Sally's facial expression most mornings is one of melancholia, so often that on the rare occasion when some private thought makes her look happy, it stands out as the exception to the rule. It makes me wonder at the reasons for the sad expression she wears nine days out of ten.
Is Sally simply one of those people who takes a while to wake up in the morning? Will she grow steadily cheerier as the day goes on, as is the case with some people? Is she simply glum about going to school on nice spring days? That's not usually in healthy young adolescents. Do I pay more attention to her because of her physical unusualness? Is she really just like everybody else? After all, when people don't know you're looking at them, the expression you see is usually one of worried consternation, if not outright unhappiness. Members of the human species rarely look happy when viewed in social isolation.

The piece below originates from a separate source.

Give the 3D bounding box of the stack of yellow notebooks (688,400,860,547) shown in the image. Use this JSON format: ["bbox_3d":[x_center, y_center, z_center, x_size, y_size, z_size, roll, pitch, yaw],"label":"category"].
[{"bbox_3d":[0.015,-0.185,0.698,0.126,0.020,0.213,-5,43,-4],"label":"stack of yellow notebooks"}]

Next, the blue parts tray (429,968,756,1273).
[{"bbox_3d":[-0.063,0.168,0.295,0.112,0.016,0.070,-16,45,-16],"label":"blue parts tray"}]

What I imagine, though, is that her unusual condition creates a special isolation for Sally. Dwarfism, I've read, is a steadily decreasing phenomenon, which means those living with it have steadily fewer genuine peers. Sally is much more unusual now than she would have been 20 years ago, and perhaps it's the fact that she alway draws second looks that creates her melancholia. What teenager, except for cheerleaders and performance athlete, likes to be stared at? In the dozens of days I've seen Sally on the street, she has never looked up at the bus as it passes; she doesn't need to, because she knows full well that people above notice her and swivel their necks to keep looking as the bus passes.

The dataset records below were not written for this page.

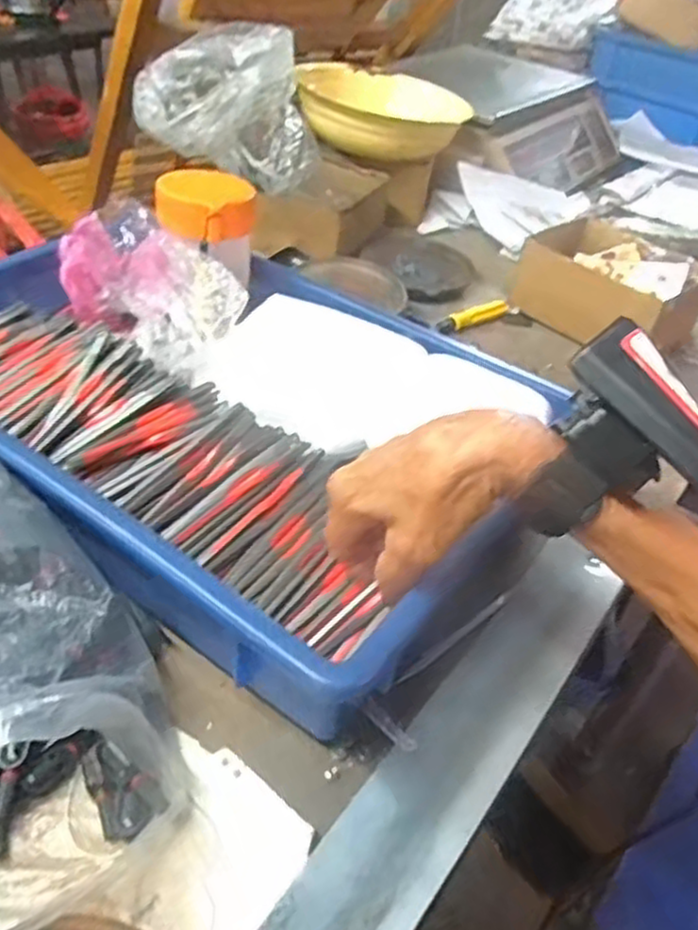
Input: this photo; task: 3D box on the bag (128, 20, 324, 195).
[{"bbox_3d":[-0.117,-0.343,0.696,0.169,0.101,0.138,-6,43,-15],"label":"bag"}]

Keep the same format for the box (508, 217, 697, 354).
[{"bbox_3d":[0.242,-0.168,0.687,0.154,0.066,0.118,33,47,26],"label":"box"}]

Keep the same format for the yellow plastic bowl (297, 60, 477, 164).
[{"bbox_3d":[0.038,-0.391,0.819,0.189,0.071,0.147,2,41,-6],"label":"yellow plastic bowl"}]

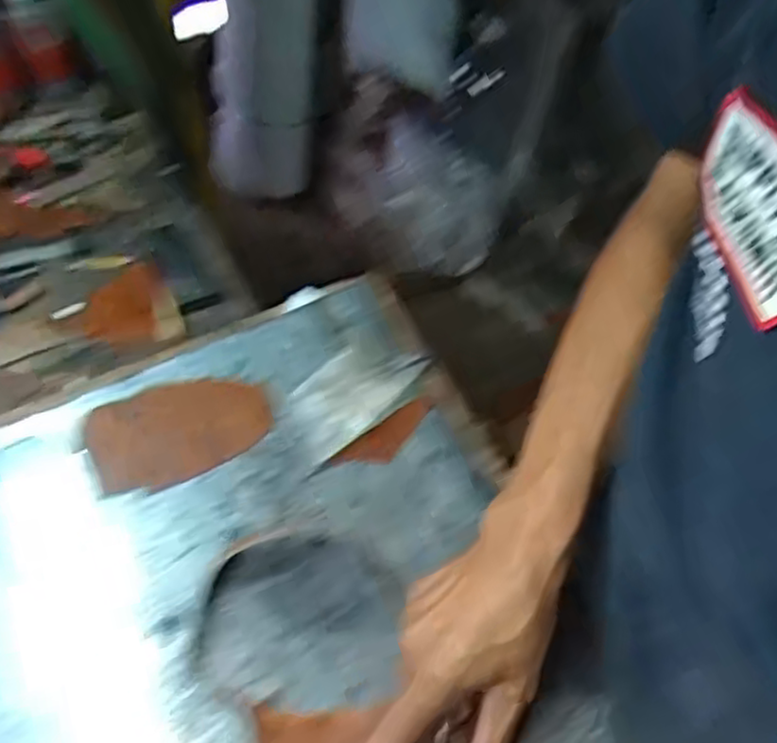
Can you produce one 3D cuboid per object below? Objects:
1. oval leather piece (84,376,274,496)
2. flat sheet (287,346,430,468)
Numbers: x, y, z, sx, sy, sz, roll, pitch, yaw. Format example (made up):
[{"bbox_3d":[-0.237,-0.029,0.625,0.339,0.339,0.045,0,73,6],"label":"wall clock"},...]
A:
[{"bbox_3d":[-0.174,0.046,0.598,0.145,0.007,0.094,-21,60,-7],"label":"oval leather piece"},{"bbox_3d":[-0.035,0.018,0.607,0.072,0.004,0.126,36,65,27],"label":"flat sheet"}]

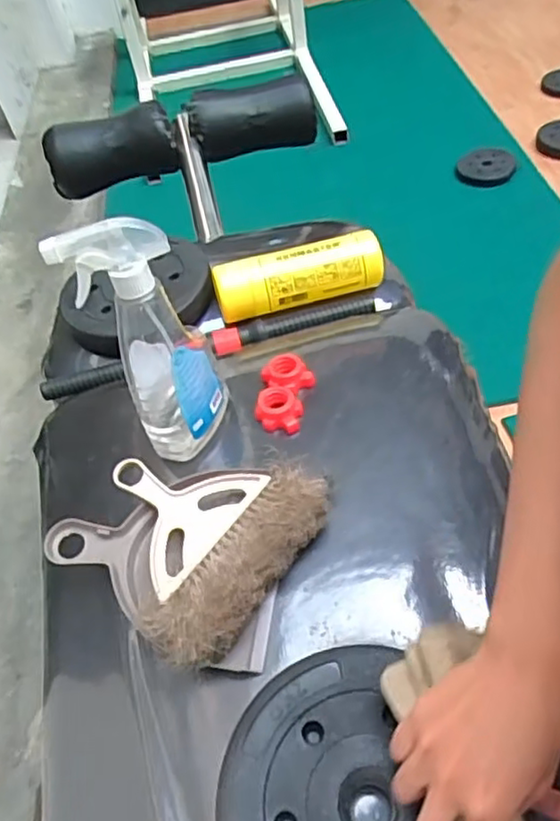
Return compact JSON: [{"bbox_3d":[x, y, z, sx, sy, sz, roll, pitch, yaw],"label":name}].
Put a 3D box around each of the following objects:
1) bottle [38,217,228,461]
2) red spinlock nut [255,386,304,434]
[{"bbox_3d":[-0.105,-0.062,0.562,0.073,0.214,0.092,28,59,29],"label":"bottle"},{"bbox_3d":[0.000,-0.002,0.625,0.042,0.023,0.040,-5,49,6],"label":"red spinlock nut"}]

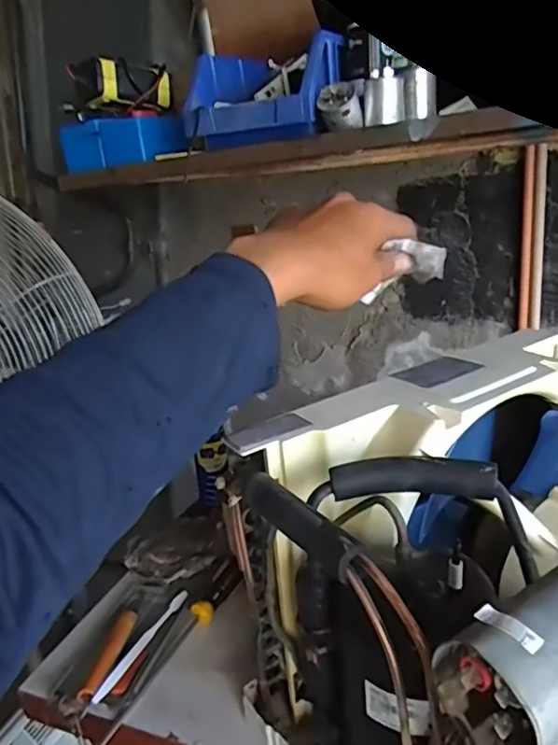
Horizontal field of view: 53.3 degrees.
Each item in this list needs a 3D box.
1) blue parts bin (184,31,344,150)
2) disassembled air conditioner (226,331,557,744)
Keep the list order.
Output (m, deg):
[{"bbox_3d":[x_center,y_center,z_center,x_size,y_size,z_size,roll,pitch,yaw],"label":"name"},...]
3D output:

I wonder if Sally, as she enters her teen years, will have a particularly difficult time developing relationships. Is this part of what's on her mind in the mornings? It would take a particularly mature and sensitive male teenager to look past Sally's physical condition to the possibilities of romance. Mature and sensitive teenage boys aren't exactly common. Sally almost certainly will feel more isolation than most teenagers in this regard.

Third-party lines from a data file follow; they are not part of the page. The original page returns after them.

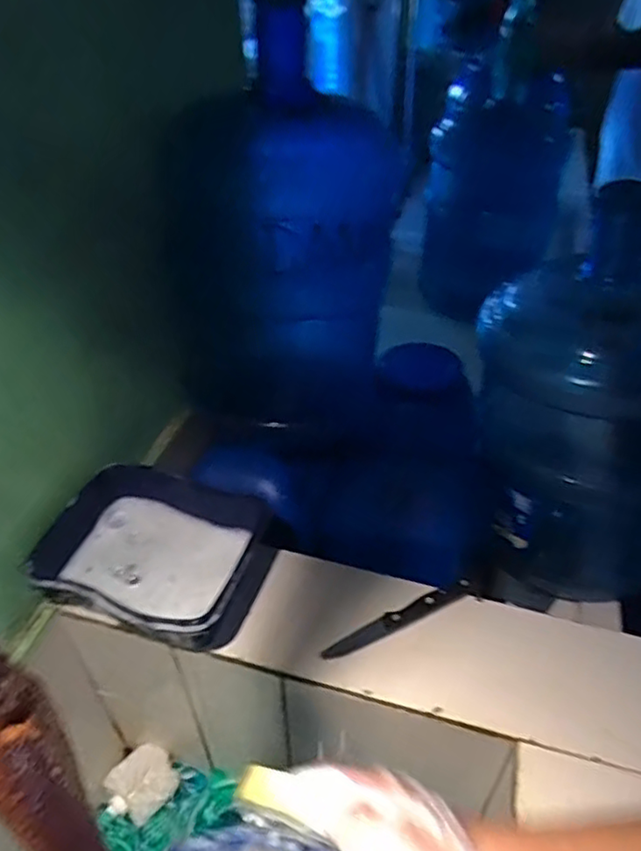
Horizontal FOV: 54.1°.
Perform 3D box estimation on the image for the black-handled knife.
[{"bbox_3d":[0.082,0.190,0.626,0.172,0.007,0.020,-20,45,-21],"label":"black-handled knife"}]

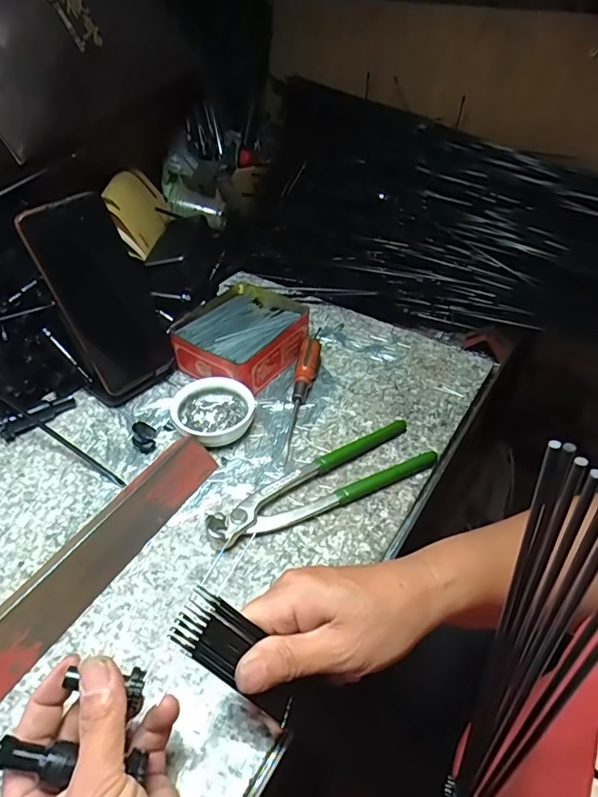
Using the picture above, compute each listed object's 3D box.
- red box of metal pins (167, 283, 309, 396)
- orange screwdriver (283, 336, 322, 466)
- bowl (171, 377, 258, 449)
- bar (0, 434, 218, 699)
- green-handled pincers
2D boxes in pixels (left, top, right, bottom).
[{"bbox_3d":[-0.061,-0.068,0.509,0.112,0.041,0.124,27,50,22],"label":"red box of metal pins"},{"bbox_3d":[0.004,-0.006,0.461,0.021,0.028,0.147,6,45,3],"label":"orange screwdriver"},{"bbox_3d":[-0.075,0.013,0.441,0.071,0.024,0.067,2,45,-2],"label":"bowl"},{"bbox_3d":[-0.149,0.119,0.333,0.035,0.028,0.256,25,49,20],"label":"bar"},{"bbox_3d":[0.017,0.066,0.395,0.195,0.016,0.052,-18,49,-20],"label":"green-handled pincers"}]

Suddenly one day Sally stopped appearing at the corner in the morning, and for a brief time I was worried about her—until I realized that the school year had ended and she no longer had the need to venture out early each morning. When school starts in the fall, Sally may well have now moved on to high school that requires a different bike route, so it's entirely possible I won't ever see her again.
But I'll continue to wonder how she's doing.